Buah kawis rasa cola ini, tidak hanya tumbuh di Rembang saja, akan tetapi juga di luar negeri seperti di Sri Lanka, Myanmar, India dan Malaysia pun ada. Bahkan buah dengan rasa cola ini di Sri Lanka telah menjadi komoditi ekspor, buahnya diekspor setelah olahan buah kawis dalam bentuk krim.

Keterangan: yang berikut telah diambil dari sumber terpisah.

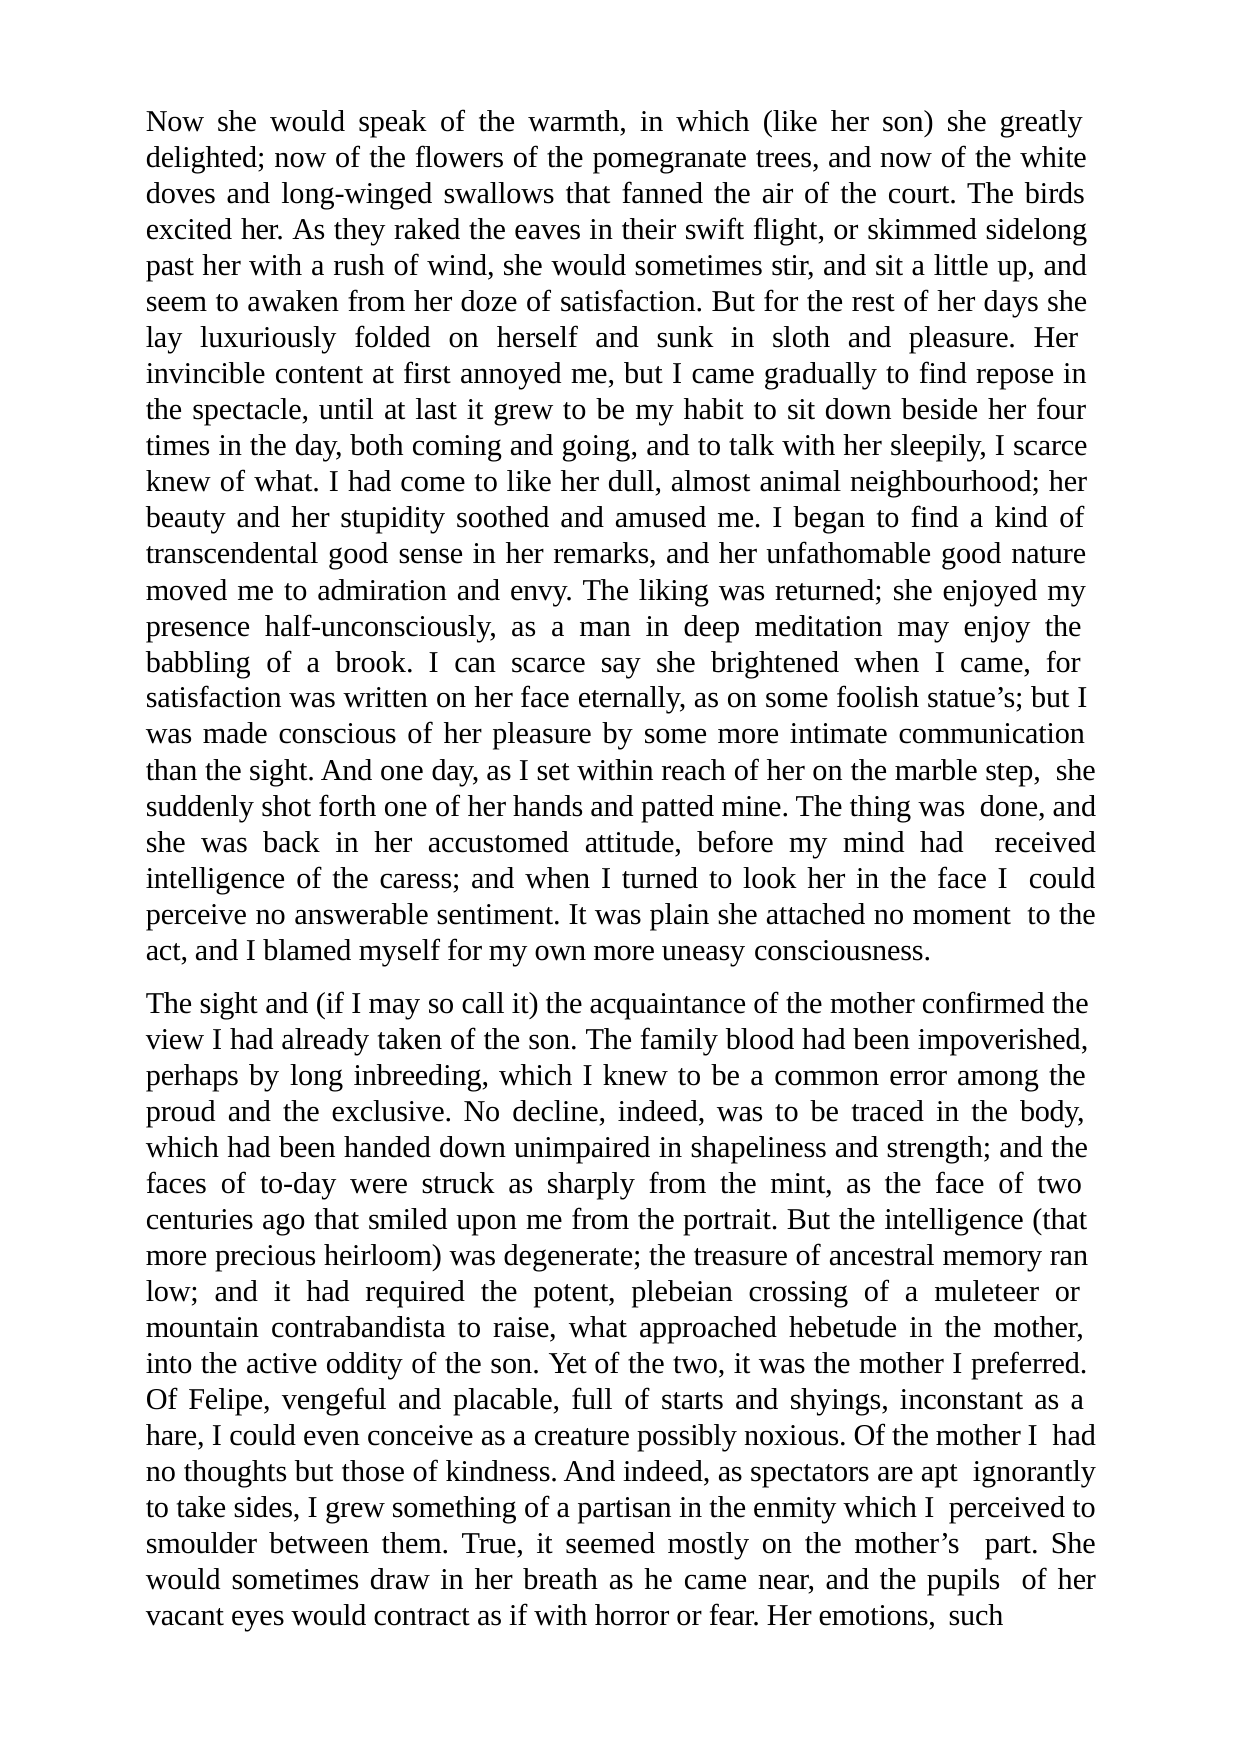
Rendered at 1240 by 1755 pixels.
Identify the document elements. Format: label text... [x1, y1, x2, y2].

text_box Now she would speak of the warmth, in which (like her son) she greatly delighted; now of the flowers of the pomegranate trees, and now of the white doves and long-winged swallows that fanned the air of the court. The birds excited her. As they raked the eaves in their swift flight, or skimmed sidelong past her with a rush of wind, she would sometimes stir, and sit a little up, and seem to awaken from her doze of satisfaction. But for the rest of her days she lay luxuriously folded on herself and sunk in sloth and pleasure. Her invincible content at first annoyed me, but I came gradually to find repose in the spectacle, until at last it grew to be my habit to sit down beside her four times in the day, both coming and going, and to talk with her sleepily, I scarce knew of what. I had come to like her dull, almost animal neighbourhood; her beauty and her stupidity soothed and amused me. I began to find a kind of transcendental good sense in her remarks, and her unfathomable good nature moved me to admiration and envy. The liking was returned; she enjoyed my presence half-unconsciously, as a man in deep meditation may enjoy the babbling of a brook. I can scarce say she brightened when I came, for satisfaction was written on her face eternally, as on some foolish statue’s; but I was made conscious of her pleasure by some more intimate communication than the sight. And one day, as I set within reach of her on the marble step, she suddenly shot forth one of her hands and patted mine. The thing was done, and she was back in her accustomed attitude, before my mind had received intelligence of the caress; and when I turned to look her in the face I could perceive no answerable sentiment. It was plain she attached no moment to the act, and I blamed myself for my own more uneasy consciousness. The sight and (if I may so call it) the acquaintance of the mother confirmed the view I had already taken of the son. The family blood had been impoverished, perhaps by long inbreeding, which I knew to be a common error among the proud and the exclusive. No decline, indeed, was to be traced in the body, which had been handed down unimpaired in shapeliness and strength; and the faces of to-day were struck as sharply from the mint, as the face of two centuries ago that smiled upon me from the portrait. But the intelligence (that more precious heirloom) was degenerate; the treasure of ancestral memory ran low; and it had required the potent, plebeian crossing of a muleteer or mountain contrabandista to raise, what approached hebetude in the mother, into the active oddity of the son. Yet of the two, it was the mother I preferred. Of Felipe, vengeful and placable, full of starts and shyings, inconstant as a hare, I could even conceive as a creature possibly noxious. Of the mother I had no thoughts but those of kindness. And indeed, as spectators are apt ignorantly to take sides, I grew something of a partisan in the enmity which I perceived to smoulder between them. True, it seemed mostly on the mother’s part. She would sometimes draw in her breath as he came near, and the pupils of her vacant eyes would contract as if with horror or fear. Her emotions, such [143, 98, 1097, 1632]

- Little Tiongkok (Tiongkok Kecil)
Little Tiongkok merupakan julukan lain dari Rembang. Berdasarkan sejarahnya dahulu wilayah Lasem merupakan tempat pendaratan awal orang – orang Tiongkok. Sehingga tidak heran ketika berkunjung ke sana menjumpai perkampungan Tionghoa dan ditemukan bangunan – bangunan bergaya arsitektur khas Tiongkok. Mulai dari rumah – rumah hingga pondok pesantren.
Adanya dua budaya menjadikan masyarakat lokal maupun pendatang untuk saling bertoleransi. Hal ini pun terjadi di Lasem. Akulturasi budaya menjadikan lambang bahwa hidup berdampingan meskipun berbeda etnis pun dapat dilakukan. Bahkan menjadikan suatu peluang usaha untuk menciptakan sebuah peluang usaha yang hingga saat ini terkenal dengan nama Batik Lasem.
Batik Lasem ini tercipta dari salah seorang keturunan Tionghoa yang menekuni kerajian batik. Sehingga antara budaya Jawa dan Tiongkok menghasilkan motif batik unik. Batik Lasem merupakan batik tulis yang pengrajinnya membuatnya dengan cara tradisional. Sehingga untuk satu lembar batiknya dikerjakan dengan jangka waktu yang cukup lama bisa sampai berbulan – bulan. Tergantung dengan tingkat kesulitan motif yang dikerjakan. Namun, hal ini tidak mengurangi harga jual dipasaran karena batik yang dihasilkan akan mencapai harga jual hingga jutaan rupiah.
Terkait motif khas batik di Little Tiongkok, terkenal dengan sebutan motif watu pecah. Motif watu pecah ini dibuat karena terinspirasi dari kejadian pembuatan jalan dari Anyer hingga Panarukan yang dikerjakan oleh pribumi dengan memecah bebatuan menjadi kerikil – kerikil di masa penjajahan dahulu. Selain motifnya yang unik, pewarnaan batiknya pun masih menggunakan pewarna bahan alami yaitu menggunakan akar daun pace atau daun mengkudu. Adapun warna yang dihasilkan warna merah darah ayam atau disebut “abang getih pithik”.
- Kota Garam
Sebutan Kota Garam untuk Rembang sebenarnya tidak berlebihan. Faktanya memang Rembang memiliki wilayah pesisir dengan luas 1.584,42 ha sebagai lahan garam dan jumlah penduduk yang mayoritasnya adalah bekerja sebagai petani garam. Garam yang dihasilkan di sana juga tak kalah dengan garam impor. Kualitas garamnya setelah diuji dan mendapatkan data hasil penelitian, menunjukkan bahwa kandungan NaCl nya rata – rata 94 persen, yang menandakan bahwa kualitasnya hampir sama dengan garam – garam yang diimpor.